As autoridades alemãs identificaram Daniil Maksimovich Shchukin, um cidadão russo de 31 anos, como uma figura-chave por trás da gangue de ransomware REvil e de seu antecessor, GandCrab.

A identificação marca um desenvolvimento significativo na investigação do REvil, conhecido por suas operações agressivas e financeiramente bem-sucedidas. O envolvimento de Shchukin em pelo menos 130 ataques cibernéticos na Alemanha entre 2019 e 2021 sublinha a ameaça representada por grupos organizados de ransomware.

Juntamente com outro suspeito, Anatoly Sergeevitsch Kravchuk, os ataques coordenados de Shchukin extorquiram quase 2 milhões de euros e causaram mais de 35 milhões de euros em danos económicos. As autoridades citam Shchukin como o principal ator na evolução das táticas de ransomware, particularmente o modelo de “dupla extorsão”, que exige pagamento pela descriptografia e ameaça a publicação de dados.

A gangue de ransomware GandCrab surgiu pela primeira vez em 2018, utilizando um modelo de afiliados para aumentar a participação nos lucros entre hackers que violam sistemas corporativos. Em maio de 2019, o GandCrab afirmou ter ganho mais de US$ 2 bilhões antes de seu fechamento. A gangue REvil apareceu posteriormente, vista como uma continuação das operações do GandCrab, com Shchukin utilizando o pseudônimo “UNKNOWN”.

REvil era conhecido por ter como alvo grandes organizações com receitas significativas e seguros cibernéticos, engajando-se no que é chamado de “caça aos grandes jogos”. Este modelo permitiu que o REvil operasse mais como um negócio, terceirizando tarefas críticas e reinvestindo os lucros para aprimorar suas capacidades de malware.

O ataque de 2021 a Kaseya, ligado ao REvil, perturbou mais de 1.500 empresas em todo o mundo. Embora tenha sido uma violação extensa, também levou ao declínio das operações do REvil quando o FBI acessou a infraestrutura do grupo e posteriormente liberou uma chave de descriptografia gratuita.

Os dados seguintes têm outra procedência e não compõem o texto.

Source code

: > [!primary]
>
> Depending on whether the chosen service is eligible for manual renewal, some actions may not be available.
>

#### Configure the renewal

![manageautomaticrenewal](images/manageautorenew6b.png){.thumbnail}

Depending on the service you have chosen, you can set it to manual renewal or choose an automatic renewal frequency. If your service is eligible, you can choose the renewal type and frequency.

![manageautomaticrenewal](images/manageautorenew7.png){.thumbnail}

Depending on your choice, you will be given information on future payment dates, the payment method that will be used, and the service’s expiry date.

Shchukin foi mencionado anteriormente em um processo de 2023 do Departamento de Justiça dos EUA sobre apreensões de criptomoedas vinculadas ao REvil, que incluíam carteiras digitais com mais de US$ 317.000 em fundos ilícitos. Apesar desta identificação, as autoridades afirmaram que Shchukin provavelmente permanece na Rússia, tornando as ações imediatas de aplicação da lei um desafio.

Este desenvolvimento reflete um raro sucesso na atribuição de operações de ransomware, destacando a influência contínua da organização estrutural iniciada pelo GandCrab e utilizada pelo REvil. As autoridades policiais observam que, apesar da identificação dos operadores, o quadro operacional continua, sublinhando a industrialização e a evolução do panorama do ransomware.